-- SELECTED EXCERPT follows --

Dáil debates
Wednesday, 15 May 2024
Delivering Universal Healthcare: Statements
3:00 pm
Catherine Connolly (Galway West, Independent) | Oireachtas source
I welcome the opportunity to contribute, however briefly. I want to put it in perspective for Galway city. I am conscious of what the former Taoiseach said regarding improvements. I acknowledge improvements, the extra consultant contracts, the abolition of charges and so on. However, we have a jigsaw of pieces with no overall picture of universal care. There is a background to that. It is deplorable that we have made very little progress. Yesterday there were 41 patients on trolleys. Which politician in this Dáil, including myself, ever spent time on a trolley? Yesterday in Galway city there were 41; today, there are 48. There was no mention of that by the former Taoiseach or by the Government. How can we talk about universal healthcare if that is the position - 48 people on trolleys? I acknowledge what the Minister for Health said about the number of staff from outside Ireland that keep our health service going and keep our hospitals clean. One in two midwives and nurses have trained outside the country, as well as two in five doctors. It is important to recognise that, given the deplorable discourse going on about immigration.

-- SELECTED EXCERPT concluded --

WHAT NEEDS TO BE DONE:
Continue the Dáil statement on delivering universal healthcare from the point where it stops.

-- EXTRACTED DATA follows --

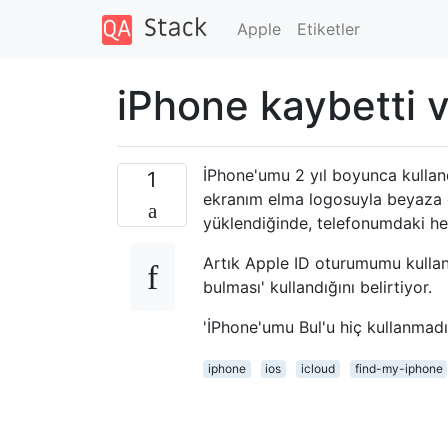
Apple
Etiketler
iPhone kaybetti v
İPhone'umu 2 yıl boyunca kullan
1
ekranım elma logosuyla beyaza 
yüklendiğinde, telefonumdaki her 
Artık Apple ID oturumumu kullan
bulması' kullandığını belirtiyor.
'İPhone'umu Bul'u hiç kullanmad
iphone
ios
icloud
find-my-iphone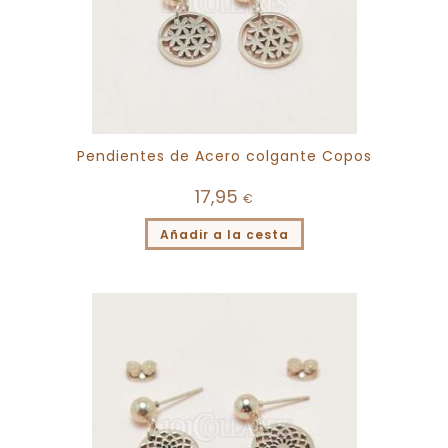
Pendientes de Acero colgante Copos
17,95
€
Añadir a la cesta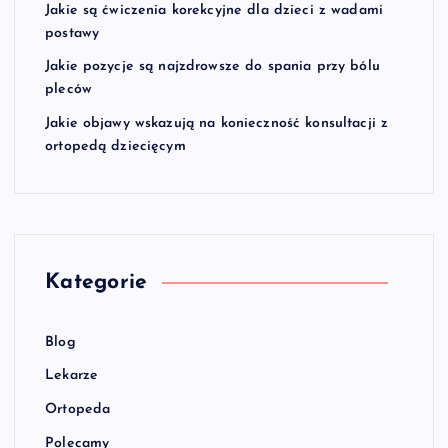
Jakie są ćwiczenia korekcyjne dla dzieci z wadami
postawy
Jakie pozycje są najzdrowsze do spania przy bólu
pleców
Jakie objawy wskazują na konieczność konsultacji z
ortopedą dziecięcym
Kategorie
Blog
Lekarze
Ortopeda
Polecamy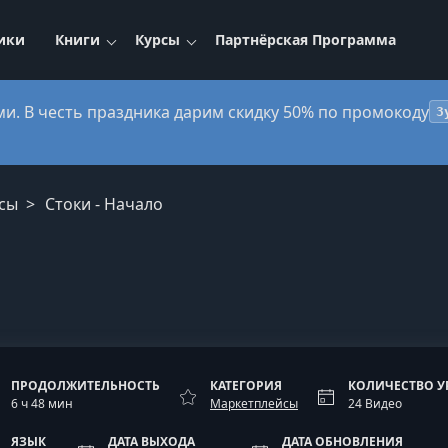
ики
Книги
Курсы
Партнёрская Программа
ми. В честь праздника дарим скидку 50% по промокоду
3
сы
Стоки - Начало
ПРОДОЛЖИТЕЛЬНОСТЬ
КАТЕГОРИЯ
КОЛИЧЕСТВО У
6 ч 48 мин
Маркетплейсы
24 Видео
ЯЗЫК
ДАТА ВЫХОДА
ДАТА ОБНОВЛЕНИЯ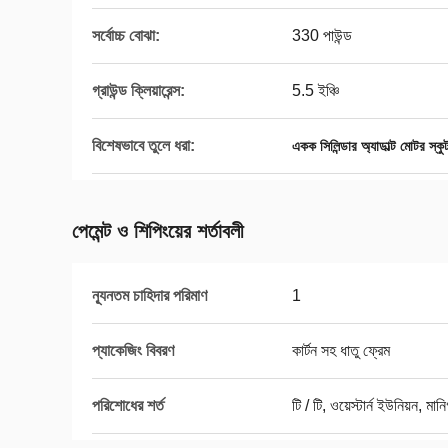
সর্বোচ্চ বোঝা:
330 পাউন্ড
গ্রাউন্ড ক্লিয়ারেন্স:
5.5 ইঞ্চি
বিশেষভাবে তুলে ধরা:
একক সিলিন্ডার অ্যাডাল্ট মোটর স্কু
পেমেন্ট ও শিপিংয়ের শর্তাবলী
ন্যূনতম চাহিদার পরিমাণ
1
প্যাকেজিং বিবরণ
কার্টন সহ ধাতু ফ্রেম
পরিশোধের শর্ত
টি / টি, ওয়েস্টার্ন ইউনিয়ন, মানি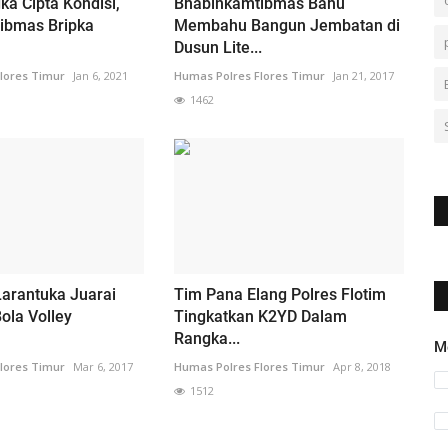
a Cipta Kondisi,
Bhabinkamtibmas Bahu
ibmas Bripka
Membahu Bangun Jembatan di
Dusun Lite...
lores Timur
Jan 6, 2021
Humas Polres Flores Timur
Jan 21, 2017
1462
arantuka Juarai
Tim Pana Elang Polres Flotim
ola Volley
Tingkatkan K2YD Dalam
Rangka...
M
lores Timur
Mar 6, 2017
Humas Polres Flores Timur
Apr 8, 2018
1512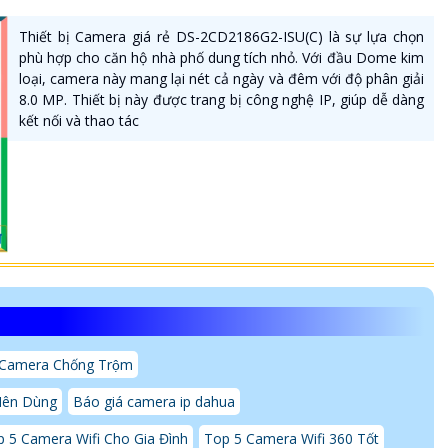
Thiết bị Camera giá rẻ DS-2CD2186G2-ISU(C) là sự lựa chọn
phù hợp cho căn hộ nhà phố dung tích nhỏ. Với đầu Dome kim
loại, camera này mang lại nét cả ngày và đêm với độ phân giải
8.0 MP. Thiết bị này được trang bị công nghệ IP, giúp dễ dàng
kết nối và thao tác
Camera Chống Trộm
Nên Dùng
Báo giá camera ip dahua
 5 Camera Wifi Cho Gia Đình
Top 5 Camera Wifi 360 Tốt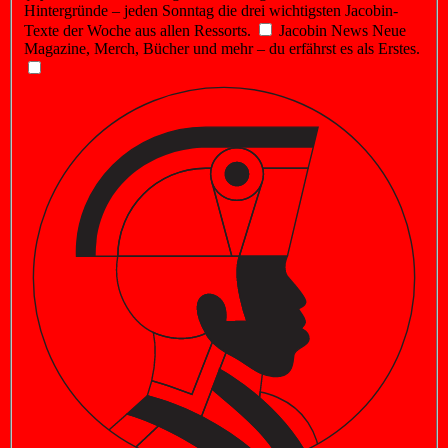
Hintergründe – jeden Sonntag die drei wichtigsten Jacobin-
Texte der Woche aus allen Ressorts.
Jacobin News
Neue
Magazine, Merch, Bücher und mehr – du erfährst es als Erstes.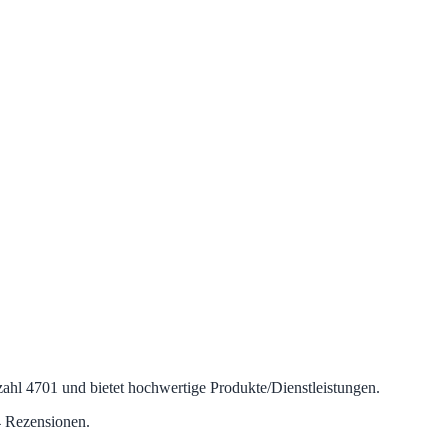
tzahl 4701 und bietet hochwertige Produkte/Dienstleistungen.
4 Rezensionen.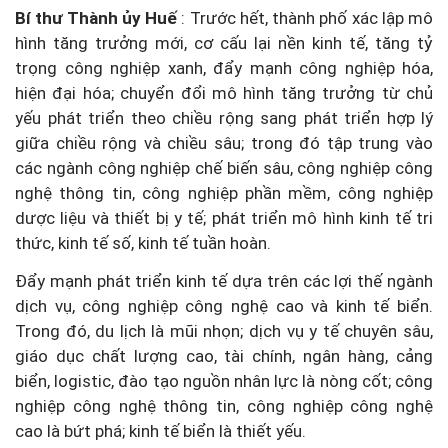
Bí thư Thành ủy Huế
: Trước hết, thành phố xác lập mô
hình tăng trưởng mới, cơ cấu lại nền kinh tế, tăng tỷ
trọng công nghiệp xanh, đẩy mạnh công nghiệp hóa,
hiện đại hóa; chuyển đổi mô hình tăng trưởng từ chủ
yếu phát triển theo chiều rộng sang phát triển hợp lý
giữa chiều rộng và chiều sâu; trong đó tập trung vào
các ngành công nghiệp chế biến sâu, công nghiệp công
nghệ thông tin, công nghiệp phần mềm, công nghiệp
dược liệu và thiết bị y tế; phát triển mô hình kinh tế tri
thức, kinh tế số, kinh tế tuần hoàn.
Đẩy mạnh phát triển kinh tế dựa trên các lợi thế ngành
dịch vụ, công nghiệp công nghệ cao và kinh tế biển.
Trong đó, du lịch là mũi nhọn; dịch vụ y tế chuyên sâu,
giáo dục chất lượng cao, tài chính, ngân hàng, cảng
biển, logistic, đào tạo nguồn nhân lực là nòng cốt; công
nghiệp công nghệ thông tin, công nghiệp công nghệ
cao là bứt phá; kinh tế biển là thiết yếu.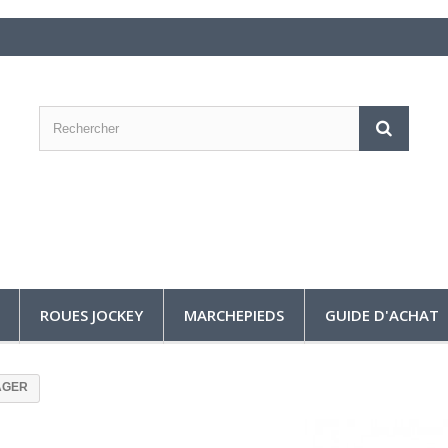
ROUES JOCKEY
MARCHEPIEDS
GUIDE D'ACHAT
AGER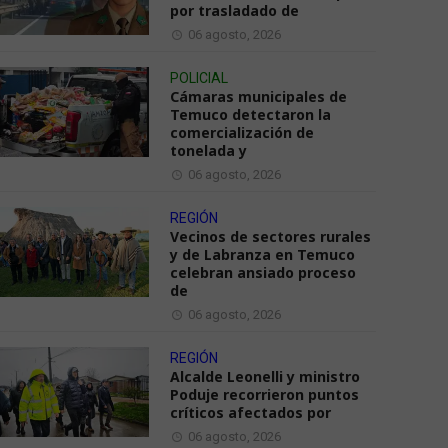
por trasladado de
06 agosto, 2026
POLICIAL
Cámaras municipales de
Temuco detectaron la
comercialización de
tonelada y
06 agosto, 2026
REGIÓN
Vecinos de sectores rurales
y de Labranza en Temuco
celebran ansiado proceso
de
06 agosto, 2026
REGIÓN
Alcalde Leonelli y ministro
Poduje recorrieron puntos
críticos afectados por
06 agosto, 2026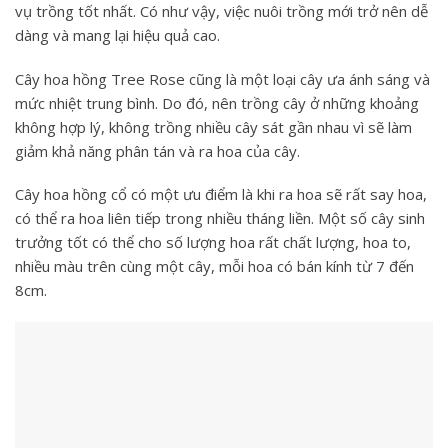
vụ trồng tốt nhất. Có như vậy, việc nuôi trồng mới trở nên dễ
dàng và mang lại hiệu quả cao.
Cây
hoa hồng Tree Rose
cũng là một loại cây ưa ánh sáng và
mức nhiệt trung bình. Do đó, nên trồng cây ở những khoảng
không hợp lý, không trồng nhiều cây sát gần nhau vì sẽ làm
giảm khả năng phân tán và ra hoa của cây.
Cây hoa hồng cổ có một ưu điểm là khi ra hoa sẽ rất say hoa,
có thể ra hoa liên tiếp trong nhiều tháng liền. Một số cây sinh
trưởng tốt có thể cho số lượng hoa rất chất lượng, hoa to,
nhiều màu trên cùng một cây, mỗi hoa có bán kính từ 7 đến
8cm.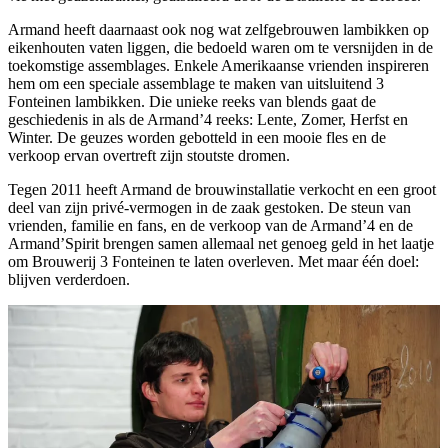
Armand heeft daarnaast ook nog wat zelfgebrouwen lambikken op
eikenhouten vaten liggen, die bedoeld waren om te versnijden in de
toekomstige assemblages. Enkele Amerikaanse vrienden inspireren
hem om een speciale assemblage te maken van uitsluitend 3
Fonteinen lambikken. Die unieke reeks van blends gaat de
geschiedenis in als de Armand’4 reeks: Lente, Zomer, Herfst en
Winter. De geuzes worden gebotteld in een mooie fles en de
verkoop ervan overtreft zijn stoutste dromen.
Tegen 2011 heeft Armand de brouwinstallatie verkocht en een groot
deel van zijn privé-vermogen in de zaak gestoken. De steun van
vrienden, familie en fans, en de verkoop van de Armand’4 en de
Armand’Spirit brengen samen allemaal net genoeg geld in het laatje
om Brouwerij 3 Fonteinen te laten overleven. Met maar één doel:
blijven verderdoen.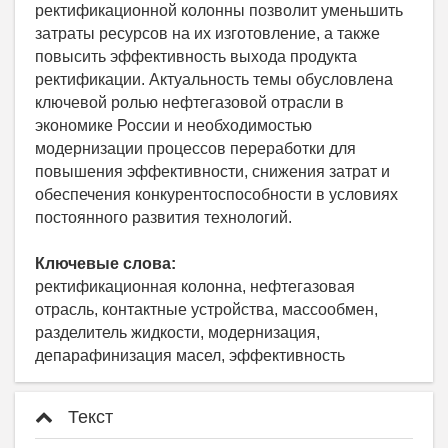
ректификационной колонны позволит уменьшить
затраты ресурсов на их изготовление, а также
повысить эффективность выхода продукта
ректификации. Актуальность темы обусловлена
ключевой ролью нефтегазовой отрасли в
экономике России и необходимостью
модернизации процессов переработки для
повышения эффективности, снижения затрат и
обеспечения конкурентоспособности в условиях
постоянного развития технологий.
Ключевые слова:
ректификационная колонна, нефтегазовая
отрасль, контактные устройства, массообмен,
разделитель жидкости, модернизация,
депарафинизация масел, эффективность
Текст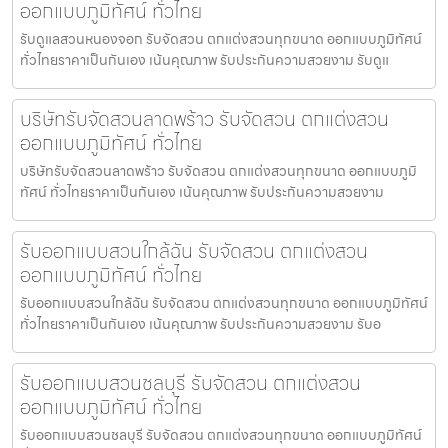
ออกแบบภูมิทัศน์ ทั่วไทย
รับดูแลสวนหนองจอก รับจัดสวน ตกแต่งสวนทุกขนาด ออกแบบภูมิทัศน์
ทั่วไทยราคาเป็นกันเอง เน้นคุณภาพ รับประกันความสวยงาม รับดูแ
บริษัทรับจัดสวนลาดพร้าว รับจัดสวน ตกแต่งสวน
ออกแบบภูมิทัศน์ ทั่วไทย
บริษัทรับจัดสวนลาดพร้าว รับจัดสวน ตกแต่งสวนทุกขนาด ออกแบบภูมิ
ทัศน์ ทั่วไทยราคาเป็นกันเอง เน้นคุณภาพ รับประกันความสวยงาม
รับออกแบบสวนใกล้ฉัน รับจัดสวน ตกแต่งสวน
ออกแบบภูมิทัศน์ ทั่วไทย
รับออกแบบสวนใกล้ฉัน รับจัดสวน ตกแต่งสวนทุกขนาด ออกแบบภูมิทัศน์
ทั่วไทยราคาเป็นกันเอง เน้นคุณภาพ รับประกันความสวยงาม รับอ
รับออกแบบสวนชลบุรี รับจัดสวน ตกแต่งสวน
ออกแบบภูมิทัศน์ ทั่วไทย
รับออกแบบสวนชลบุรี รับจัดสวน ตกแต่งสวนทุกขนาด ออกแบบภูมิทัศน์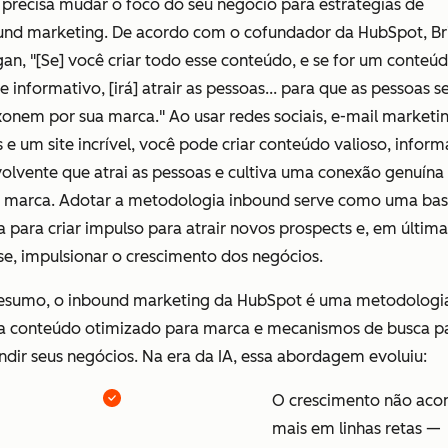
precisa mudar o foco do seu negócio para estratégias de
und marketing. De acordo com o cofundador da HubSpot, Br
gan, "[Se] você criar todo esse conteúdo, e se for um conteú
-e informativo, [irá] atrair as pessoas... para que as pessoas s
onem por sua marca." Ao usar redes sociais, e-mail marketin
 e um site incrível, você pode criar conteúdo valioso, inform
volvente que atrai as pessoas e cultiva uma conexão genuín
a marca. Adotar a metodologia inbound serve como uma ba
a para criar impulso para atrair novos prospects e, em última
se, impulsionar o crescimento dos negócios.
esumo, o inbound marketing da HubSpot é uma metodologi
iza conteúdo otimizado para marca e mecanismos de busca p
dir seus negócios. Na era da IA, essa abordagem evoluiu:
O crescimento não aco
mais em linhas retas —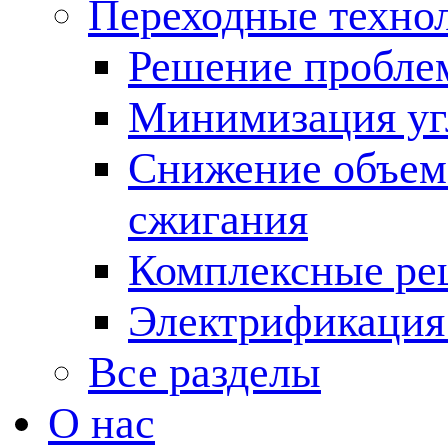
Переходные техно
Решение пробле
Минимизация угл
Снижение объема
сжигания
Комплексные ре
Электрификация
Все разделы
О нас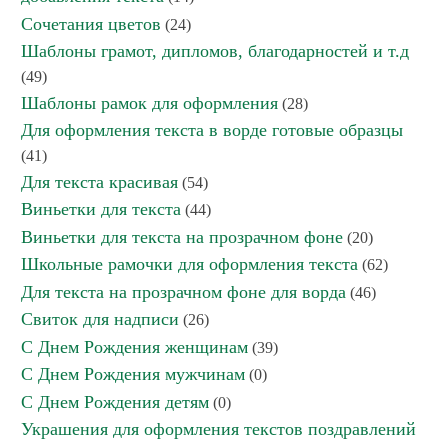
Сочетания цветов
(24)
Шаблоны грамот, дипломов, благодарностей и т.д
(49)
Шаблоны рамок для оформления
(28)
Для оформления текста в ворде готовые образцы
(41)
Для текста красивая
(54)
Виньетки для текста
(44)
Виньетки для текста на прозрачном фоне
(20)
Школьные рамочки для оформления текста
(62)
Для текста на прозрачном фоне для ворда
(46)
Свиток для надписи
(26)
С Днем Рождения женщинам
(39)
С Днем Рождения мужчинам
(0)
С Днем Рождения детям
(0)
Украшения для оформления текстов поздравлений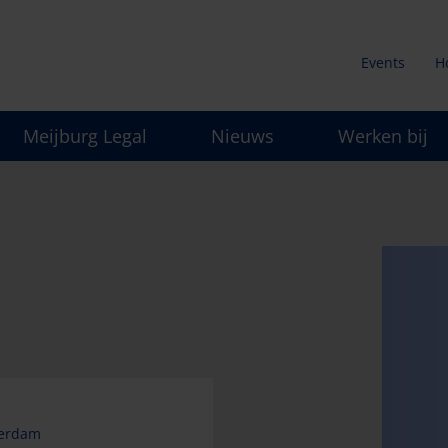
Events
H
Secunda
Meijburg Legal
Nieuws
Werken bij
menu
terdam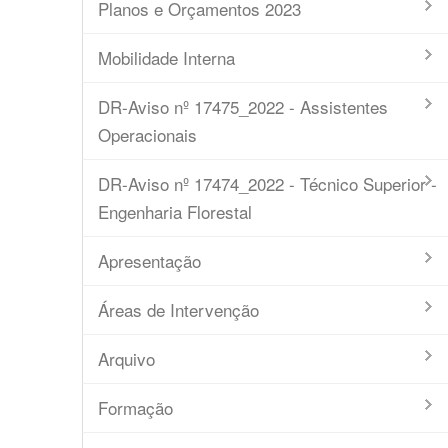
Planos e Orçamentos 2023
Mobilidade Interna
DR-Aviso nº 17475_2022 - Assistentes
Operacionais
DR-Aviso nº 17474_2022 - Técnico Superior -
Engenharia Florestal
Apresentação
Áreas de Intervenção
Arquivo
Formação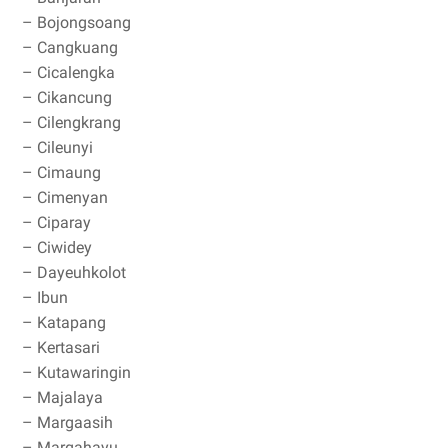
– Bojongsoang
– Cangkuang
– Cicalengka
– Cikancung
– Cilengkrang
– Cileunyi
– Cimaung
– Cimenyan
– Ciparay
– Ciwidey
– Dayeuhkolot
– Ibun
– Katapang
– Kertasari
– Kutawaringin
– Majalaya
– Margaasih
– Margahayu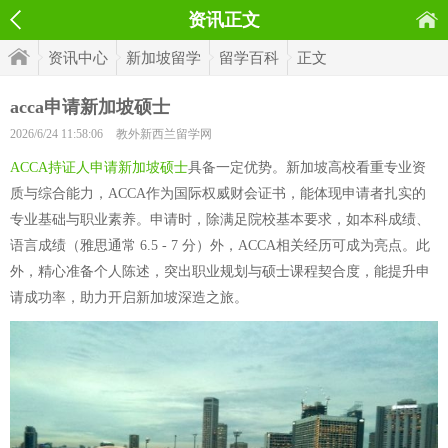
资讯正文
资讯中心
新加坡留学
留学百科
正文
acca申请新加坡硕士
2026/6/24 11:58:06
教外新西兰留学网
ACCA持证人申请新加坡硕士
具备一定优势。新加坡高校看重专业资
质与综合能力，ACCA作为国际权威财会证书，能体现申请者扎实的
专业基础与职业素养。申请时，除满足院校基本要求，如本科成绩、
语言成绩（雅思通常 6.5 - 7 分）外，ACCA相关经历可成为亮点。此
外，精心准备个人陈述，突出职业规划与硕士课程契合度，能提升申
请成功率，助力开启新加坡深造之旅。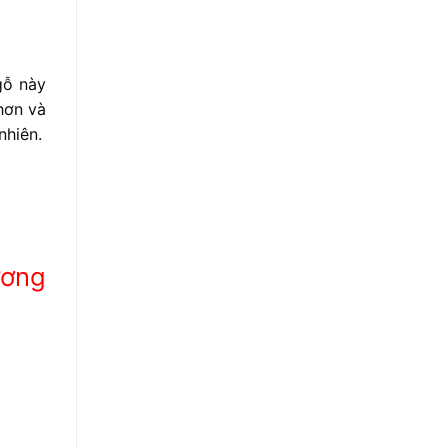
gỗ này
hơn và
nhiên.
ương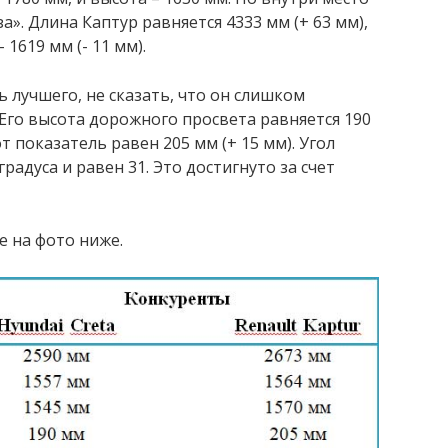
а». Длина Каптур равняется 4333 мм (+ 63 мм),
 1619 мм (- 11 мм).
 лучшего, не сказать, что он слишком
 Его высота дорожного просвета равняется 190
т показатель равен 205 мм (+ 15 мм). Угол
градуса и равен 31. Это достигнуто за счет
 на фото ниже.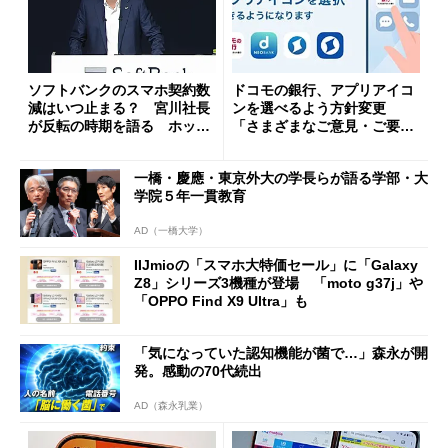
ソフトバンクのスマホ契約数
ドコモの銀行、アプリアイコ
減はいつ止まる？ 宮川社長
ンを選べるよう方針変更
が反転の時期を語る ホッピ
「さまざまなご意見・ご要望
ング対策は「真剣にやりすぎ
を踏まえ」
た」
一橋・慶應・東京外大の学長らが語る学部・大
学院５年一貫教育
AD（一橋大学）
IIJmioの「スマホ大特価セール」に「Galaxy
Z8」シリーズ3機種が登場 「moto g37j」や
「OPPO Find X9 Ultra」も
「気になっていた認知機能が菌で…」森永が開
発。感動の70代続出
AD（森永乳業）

-- EXTRACTED DATA concluded --

ANSWER:
In 1948, we finally decided we were a Republic and became a Republic in theory in 1949. In 1948, the World Health Organization recognised: "The enjoyment of the highest attainable standard of health is one of the fundamental rights of every human being without distinction of race, religion, political belief, economic or social condition." Why? Because on every level it is good for us. It has an economic benefit because it reduces the need for expensive emergency care and hospitalisation. It provides better health outcomes. It promotes the common good in terms of solidarity and it leads to improved public health, early detection and consistent care, which can prevent problems. On every level, it is good.
The WHO has over the years since 1948 repeated the message of the advantages of universal healthcare to ensure every individual and community, irrespective of their circumstances, receives the health services they need, not based on money. Moving forward to 1978, the declaration of the Alma-Ata conference on primary healthcare recognised health and access to basic healthcare services as fundamental and quoted the WHO. Despite that, Ireland remains an anomaly in Europe in not providing universal healthcare.
In 2011, for the first time ever the Government committed to universal healthcare financed by universal health insurance. I am not quite in agreement with that but it was a major step. Nothing happened and the reform was abandoned.
Fast forward to 2016, when I came in here for the first time and the all-party committee made progress on an all-party policy, but very little has happened since. We now have a fragmented health service following a Progressive Democrats philosophy of making products of everything and selling them.
Today, in addition to those trolley figures, I was on the phone to somebody. This is anecdotal but it is reality. This person, through the privatisation of our health services, had treatment in Belfast, came back, was in trouble in Galway and was told to go back to Belfast because that was where the doctor in charge now was. We have utterly fragmented our service. While that number of people remain in trolleys in Galway city, the Clifden hospital is closed.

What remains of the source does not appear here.